- EXTRACT PROVIDED:
════════
To answer your questions

Can I just write the hiragana if I have to write it down?

Most of the time, yes as people will understand from context. I've seen people write 会議 as 会ギ on whiteboards before because is a pain to write.

Be careful though, a big glob of Hiragana/Katakana is hard to read. Japanese speakers (readers?) "chunk" the text by Kanji, so too much Kana will take them longer to read.

Is it a free choice? Or some rules or social formalities?

1) There are modern preferences that exist, for example おいしい is often written in Hiragana and not as 美味しい. You can experiment with your preferred style as the choice can give a different persona, particularly when chatting/texting. Heavy use of Hiragana can come off as young and sometimes feminine.

2) Take this phrase that you will write at the bottom of every business email you write in Japanese よろしくおねがいいたします.
════════
- EXCERPTED RECORDS:

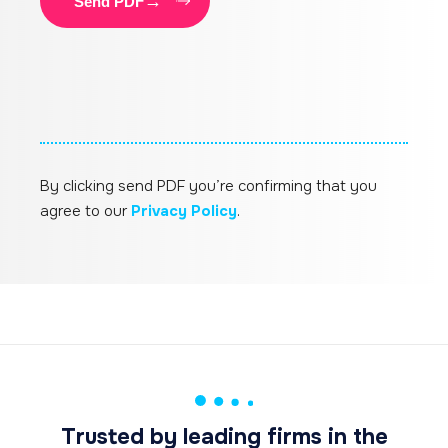
Send PDF
By clicking send PDF you’re confirming that you
agree to our
Privacy Policy
.
Trusted by leading firms in the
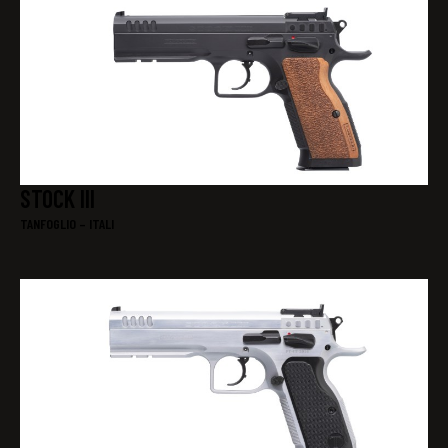
STOCK III
TANFOGLIO – ITALI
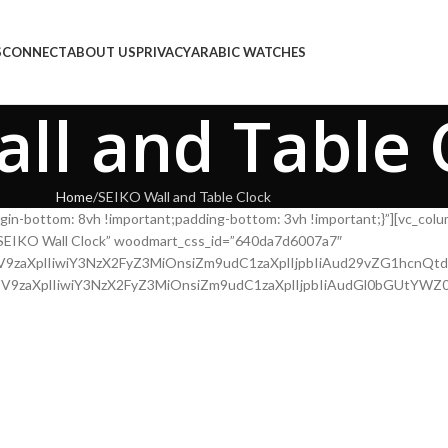
E
COLLECTIONS
CONNECT
ABOUT US
PRIVACY
ARABIC WATCHES
ll and Table 
Home
SEIKO Wall and Table Clock
gin-bottom: 8vh !important;padding-bottom: 3vh !important;}”][vc_co
le=”SEIKO Wall Clock” woodmart_css_id=”640da7d6007a7″
l2ZV9zaXplIiwiY3NzX2FyZ3MiOnsiZm9udC1zaXplIjpbIiAud29vZG1hcn
l2ZV9zaXplIiwiY3NzX2FyZ3MiOnsiZm9udC1zaXplIjpbIiAudGl0bGUtY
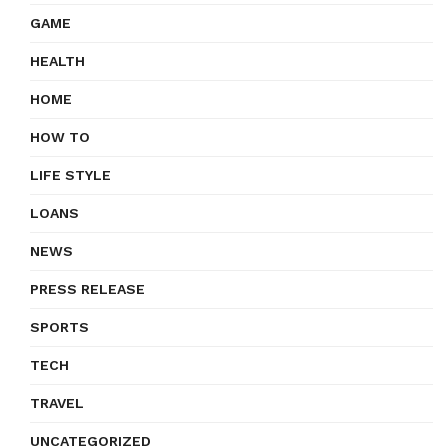
GAME
HEALTH
HOME
HOW TO
LIFE STYLE
LOANS
NEWS
PRESS RELEASE
SPORTS
TECH
TRAVEL
UNCATEGORIZED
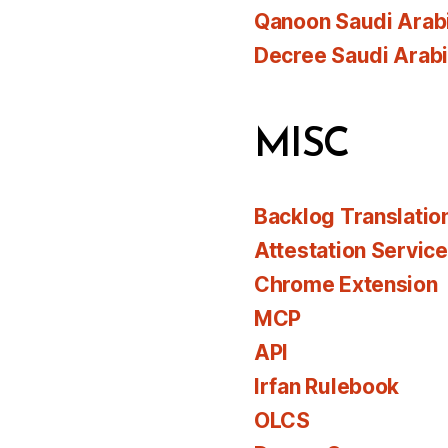
Qanoon Saudi Arab
Decree Saudi Arab
MISC
Backlog Translatio
Attestation Servic
Chrome Extension
MCP
API
Irfan Rulebook
OLCS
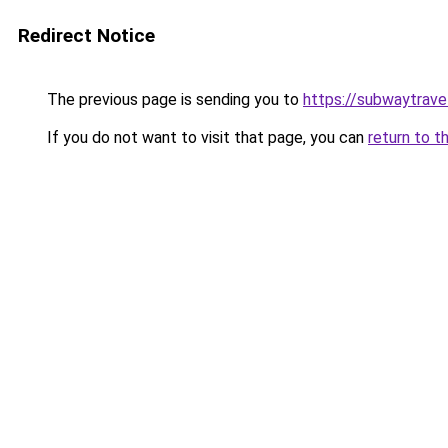
Redirect Notice
The previous page is sending you to
https://subwaytrave
If you do not want to visit that page, you can
return to t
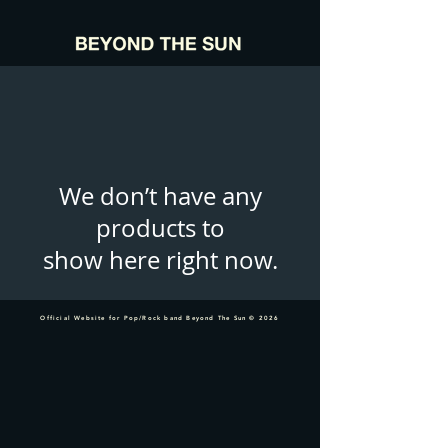
We don’t have any
products to
show here right now.
Official Website for Pop/Rock band Beyond The Sun © 2026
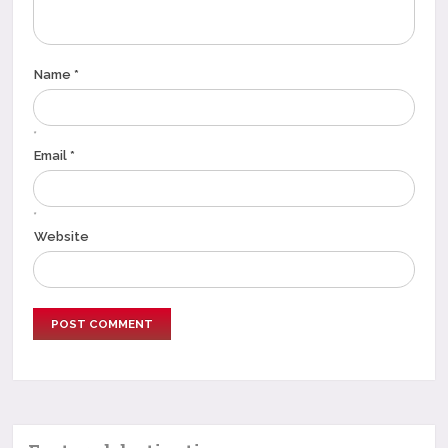
Name *
*
Email *
*
Website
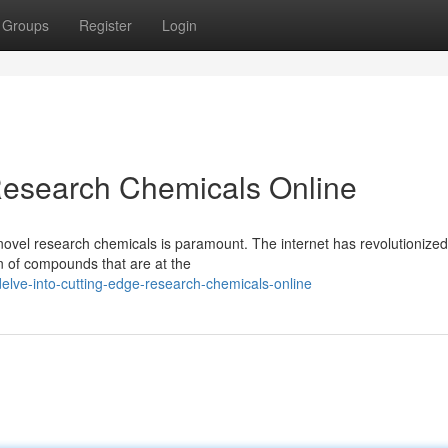
Groups
Register
Login
Research Chemicals Online
 novel research chemicals is paramount. The internet has revolutionized
on of compounds that are at the
lve-into-cutting-edge-research-chemicals-online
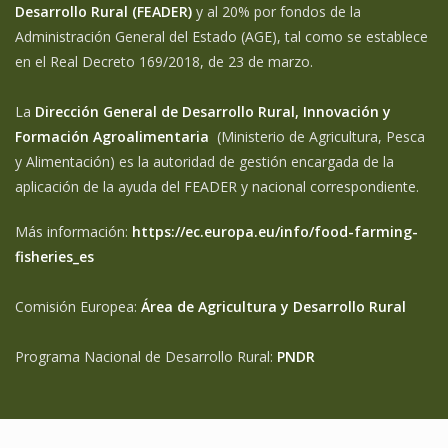
Desarrollo Rural (FEADER)
y al 20% por fondos de la
Administración General del Estado (AGE), tal como se establece
en el Real Decreto 169/2018, de 23 de marzo.
La
Dirección General de Desarrollo Rural, Innovación y
Formación Agroalimentaria
(Ministerio de Agricultura, Pesca
y Alimentación) es la autoridad de gestión encargada de la
aplicación de la ayuda del FEADER y nacional correspondiente.
Más información:
https://ec.europa.eu/info/food-farming-
fisheries_es
Comisión Europea:
Área de Agricultura y Desarrollo Rural
Programa Nacional de Desarrollo Rural:
PNDR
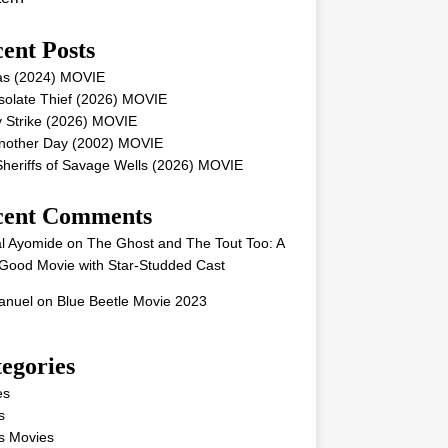
ent Posts
as (2024) MOVIE
solate Thief (2026) MOVIE
 Strike (2026) MOVIE
Another Day (2002) MOVIE
heriffs of Savage Wells (2026) MOVIE
cent Comments
l Ayomide
on
The Ghost and The Tout Too: A
Good Movie with Star-Studded Cast
nuel
on
Blue Beetle Movie 2023
egories
es
s
s Movies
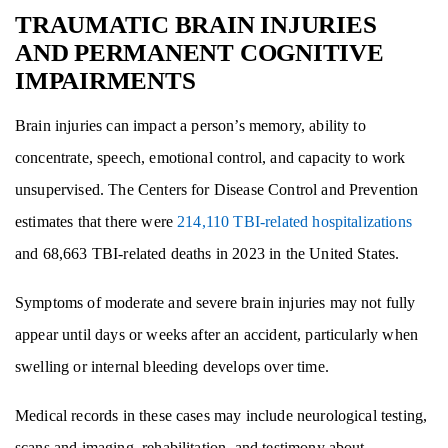
TRAUMATIC BRAIN INJURIES
AND PERMANENT COGNITIVE
IMPAIRMENTS
Brain injuries can impact a person’s memory, ability to
concentrate, speech, emotional control, and capacity to work
unsupervised. The Centers for Disease Control and Prevention
estimates that there were
214,110 TBI-related hospitalizations
and 68,663 TBI-related deaths in 2023 in the United States.
Symptoms of moderate and severe brain injuries may not fully
appear until days or weeks after an accident, particularly when
swelling or internal bleeding develops over time.
Medical records in these cases may include neurological testing,
scans and imaging, rehabilitation, and testimony about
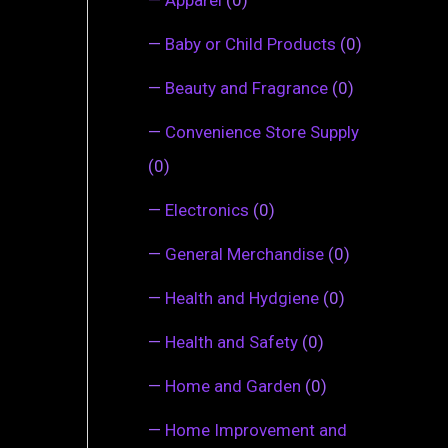
—
Baby or Child Products
(0)
—
Beauty and Fragrance
(0)
—
Convenience Store Supply
(0)
—
Electronics
(0)
—
General Merchandise
(0)
—
Health and Hydgiene
(0)
—
Health and Safety
(0)
—
Home and Garden
(0)
—
Home Improvement and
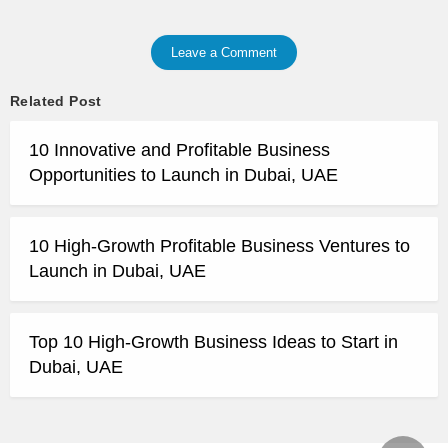
Leave a Comment
Related Post
10 Innovative and Profitable Business
Opportunities to Launch in Dubai, UAE
10 High-Growth Profitable Business Ventures to
Launch in Dubai, UAE
Top 10 High-Growth Business Ideas to Start in
Dubai, UAE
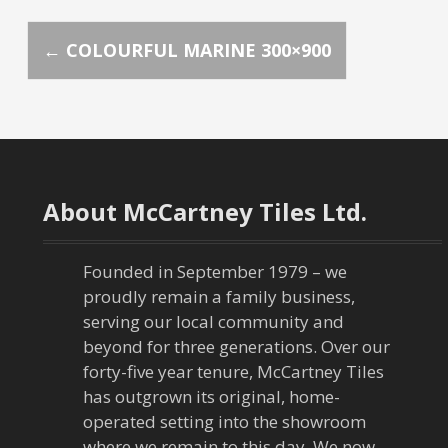
P
←
COLOURFUL MARINE 300×900
o
s
t
About McCartney Tiles Ltd.
n
a
Founded in September 1979 – we
proudly remain a family business,
v
serving our local community and
beyond for three generations. Over our
i
forty-five year tenure, McCartney Tiles
has outgrown its original, home-
g
operated setting into the showroom
where we remain to this day. We now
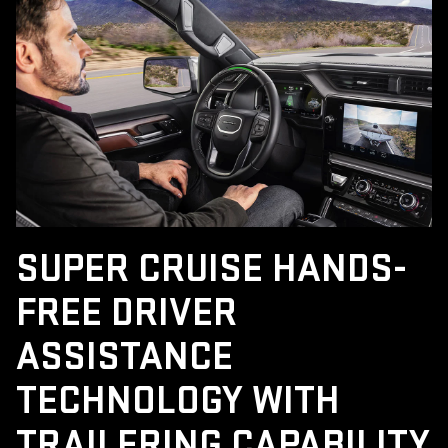
SUPER CRUISE HANDS-
FREE DRIVER
ASSISTANCE
TECHNOLOGY WITH
TRAILERING CAPABILITY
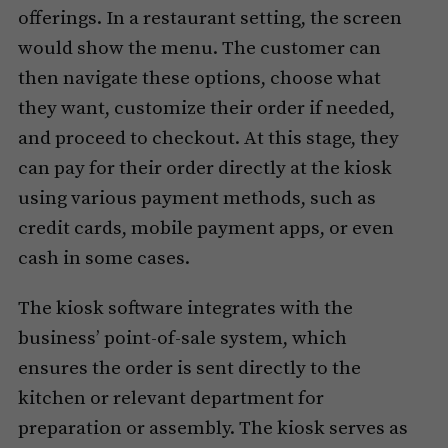
offerings. In a restaurant setting, the screen
would show the menu. The customer can
then navigate these options, choose what
they want, customize their order if needed,
and proceed to checkout. At this stage, they
can pay for their order directly at the kiosk
using various payment methods, such as
credit cards, mobile payment apps, or even
cash in some cases.
The kiosk software integrates with the
business’ point-of-sale system, which
ensures the order is sent directly to the
kitchen or relevant department for
preparation or assembly. The kiosk serves as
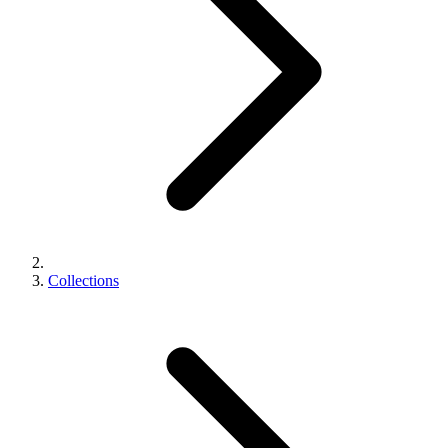
Collections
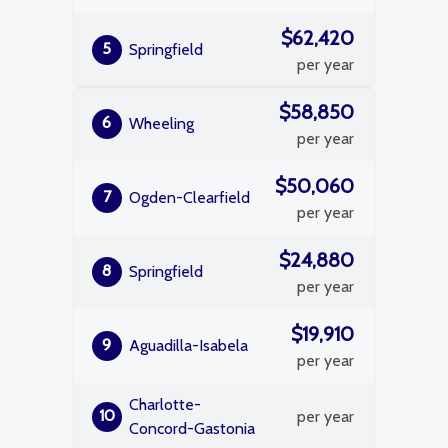
$62,420
5
Springfield
per year
$58,850
6
Wheeling
per year
$50,060
7
Ogden-Clearfield
per year
$24,880
8
Springfield
per year
$19,910
9
Aguadilla-Isabela
per year
Charlotte-
10
per year
Concord-Gastonia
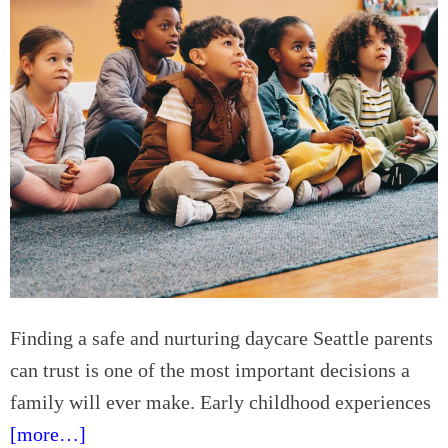
i
e
e
p
n
-
c
b
e
y
s
-
S
t
e
p
G
u
i
d
Finding a safe and nurturing daycare Seattle parents
e
can trust is one of the most important decisions a
t
family will ever make. Early childhood experiences
o
B
[more…]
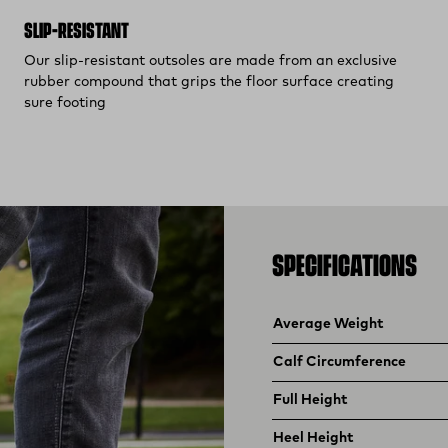
SLIP-RESISTANT
Our slip-resistant outsoles are made from an exclusive
rubber compound that grips the floor surface creating
sure footing
SPECIFICATIONS
Product specifications
Feature
Value
Average Weight
Calf Circumference
Full Height
Heel Height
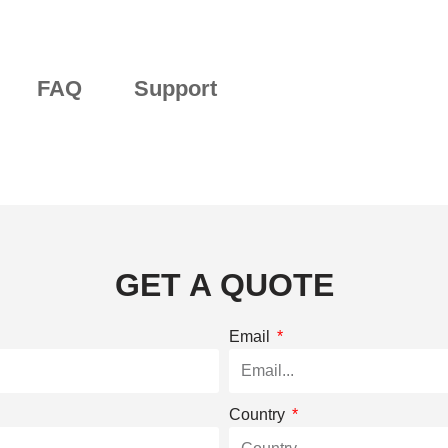
FAQ
Support
GET A QUOTE
Email
Country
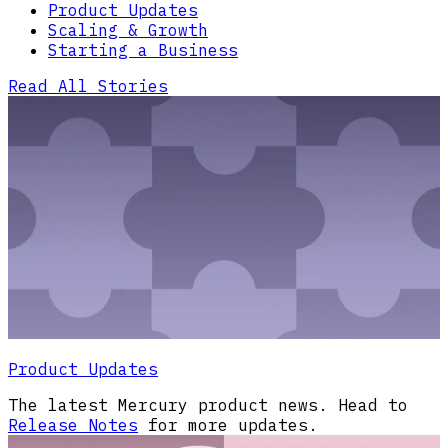
Product Updates
Scaling & Growth
Starting a Business
Read All Stories
Product Updates
The latest Mercury product news. Head to
Release Notes
for more updates.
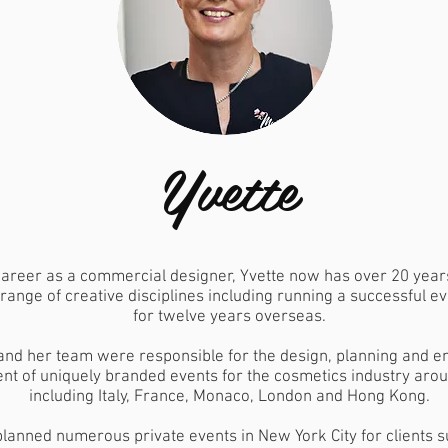
Yvette
career as a commercial designer, Yvette now has over 20 year
 range of creative disciplines including running a successful 
for twelve years overseas.
and her team were responsible for the design, planning and e
 of uniquely branded events for the cosmetics industry arou
including Italy, France, Monaco, London and Hong Kong.
planned numerous private events in New York City for clients s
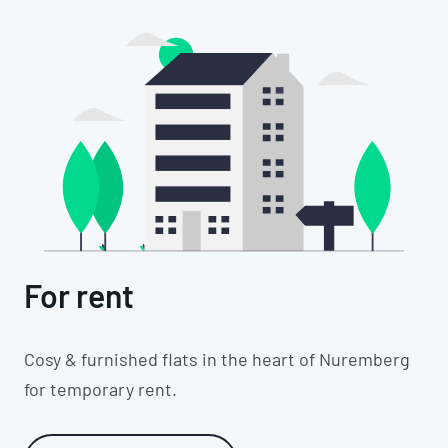
For rent
Cosy & furnished flats in the heart of Nuremberg
for temporary rent.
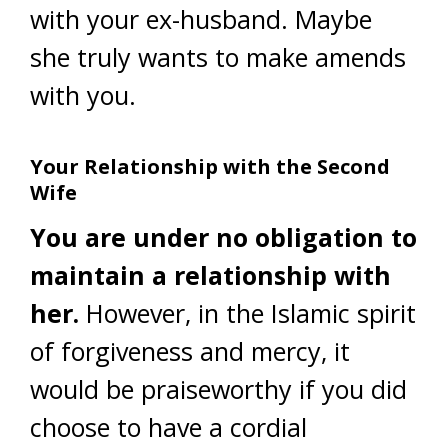
with your ex-husband. Maybe
she truly wants to make amends
with you.
Your Relationship with the Second
Wife
You are under no obligation to
maintain a relationship with
her.
However, in the Islamic spirit
of forgiveness and mercy, it
would be praiseworthy if you did
choose to have a cordial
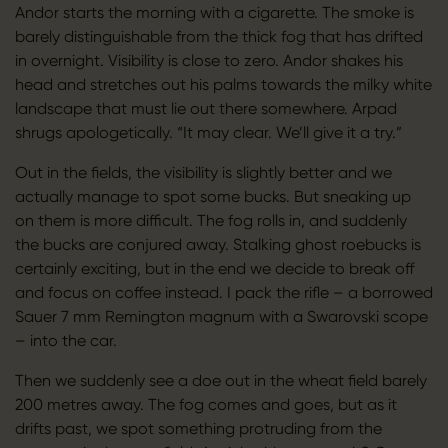
Andor starts the morning with a cigarette. The smoke is
barely distinguishable from the thick fog that has drifted
in overnight. Visibility is close to zero. Andor shakes his
head and stretches out his palms towards the milky white
landscape that must lie out there somewhere. Arpad
shrugs apologetically. “It may clear. We’ll give it a try.”
Out in the fields, the visibility is slightly better and we
actually manage to spot some bucks. But sneaking up
on them is more difficult. The fog rolls in, and suddenly
the bucks are conjured away. Stalking ghost roebucks is
certainly exciting, but in the end we decide to break off
and focus on coffee instead. I pack the rifle – a borrowed
Sauer 7 mm Remington magnum with a Swarovski scope
– into the car.
Then we suddenly see a doe out in the wheat field barely
200 metres away. The fog comes and goes, but as it
drifts past, we spot something protruding from the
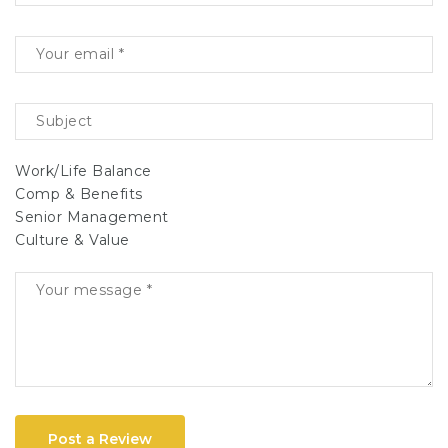
Work/Life Balance
Comp & Benefits
Senior Management
Culture & Value
Post a Review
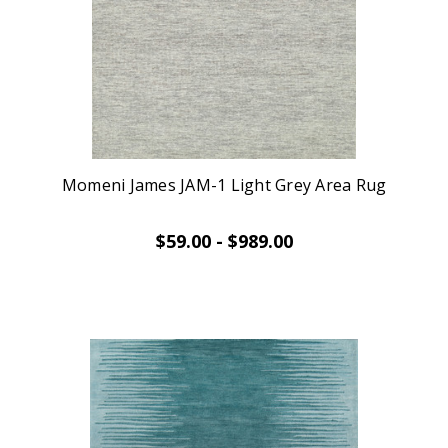
Momeni James JAM-1 Light Grey Area Rug
$59.00 - $989.00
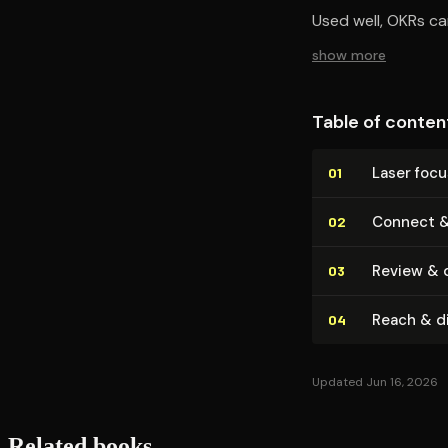
Used well, OKRs c
show more
Table of conten
Laser foc
01
Connect &
02
Review & di
03
Reach & di
04
Updated Jun 16, 2026
Related books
════════
Print the whole answer above about writing Japanese in hiragana or kanji, copying every word and character unchanged.

- ANSWER FOR THIS EXERCISE:
To answer your questions

Can I just write the hiragana if I have to write it down?

Most of the time, yes as people will understand from context. I've seen people write 会議 as 会ギ on whiteboards before because is a pain to write.

Be careful though, a big glob of Hiragana/Katakana is hard to read. Japanese speakers (readers?) "chunk" the text by Kanji, so too much Kana will take them longer to read.

Is it a free choice? Or some rules or social formalities?

1) There are modern preferences that exist, for example おいしい is often written in Hiragana and not as 美味しい. You can experiment with your preferred style as the choice can give a different persona, particularly when chatting/texting. Heavy use of Hiragana can come off as young and sometimes feminine.

2) Take this phrase that you will write at the bottom of every business email you write in Japanese よろしくおねがいいたします.